For a coffee shop doing tax returns, this means revenue figures are exact — they reflect what was actually charged, not reconstructed from current prices. For allergen compliance, the record shows what was served, not what the menu says today.
The Draft/Published Workflow in the Admin
The admin dashboard enforces the versioning workflow directly. Published items show a lock banner — you can toggle availability but nothing else. To make changes, you create a new version, which copies everything into a draft:
The draft can be freely edited: change prices, add or remove ingredients, reconfigure modifications. Four independent dirty-state checks track whether details, sizes, ingredients, or mod options have unsaved changes, so the admin knows exactly which sections need saving.
When the draft is published, the old version archives and the new one goes live. The transition is atomic — one transaction archives the old, publishes the new. There's no window where both versions are active or neither is.
Trade-offs
The snapshot approach means data duplication. Every order stores ingredient names, modification names, and allergen names as strings, even though they exist in reference tables. That's deliberate — the reference data can change, but the order record must not. Storage is cheap; data integrity in a legal context is not.
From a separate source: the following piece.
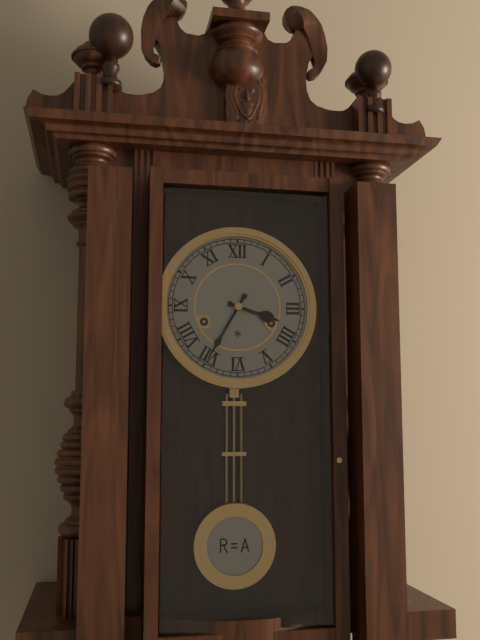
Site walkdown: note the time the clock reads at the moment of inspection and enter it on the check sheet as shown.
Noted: 3:35
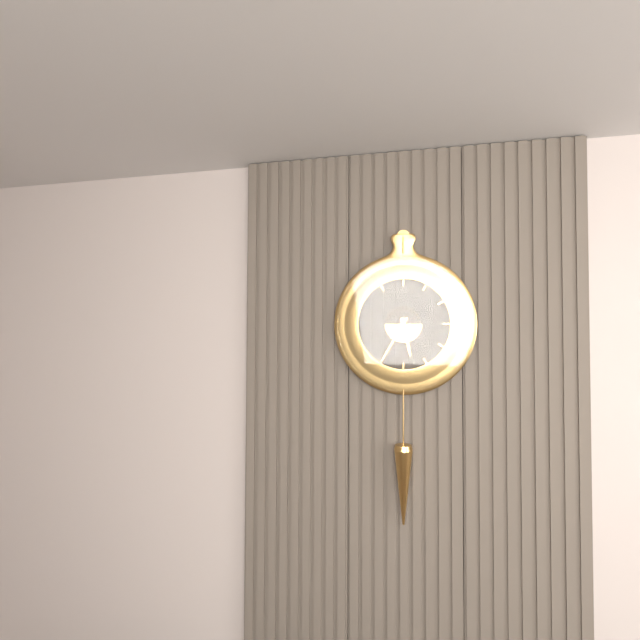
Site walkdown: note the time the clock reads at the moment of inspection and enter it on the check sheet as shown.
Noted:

The versioning model means the menu_items table grows over time. For a coffee shop with a modest menu, this is negligible. For a chain with thousands of items and frequent changes, you'd want a cleanup policy for archived versions past a certain age — but "past a certain age" in a food business context might be years, not months.
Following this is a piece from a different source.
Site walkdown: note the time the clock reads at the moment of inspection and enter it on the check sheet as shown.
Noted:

The N+1 query pattern during order placement — loading each modification individually — is a known trade-off of readable code over query efficiency. For a coffee shop where orders contain 1-5 items with 0-3 modifications each, this is imperceptible. For a high-throughput system, you'd batch-load modifications per item.
Lessons Learned
Historic data is not optional for businesses that serve food. My first instinct as a developer was to keep the schema simple — one row per menu item, update in place. My experience building systems for an insurance client taught me that the data you delete today is the data someone asks for tomorrow. For a food business, "tomorrow" might be a solicitor's letter about an allergic reaction.
Snapshots at the point of sale decouple the order from the menu. Once an order is placed, it doesn't matter what happens to the menu item, the ingredient, or the allergen list. The order record is self-contained. This is the same principle behind invoice line items in accounting — you don't reference the current product price, you record the price that was charged.
Versioning is cheaper than you think. The publish workflow adds one extra step for the admin, and the storage cost is negligible. What it buys is the ability to answer "what was this menu item six months ago?" without guessing. That's worth the extra transaction.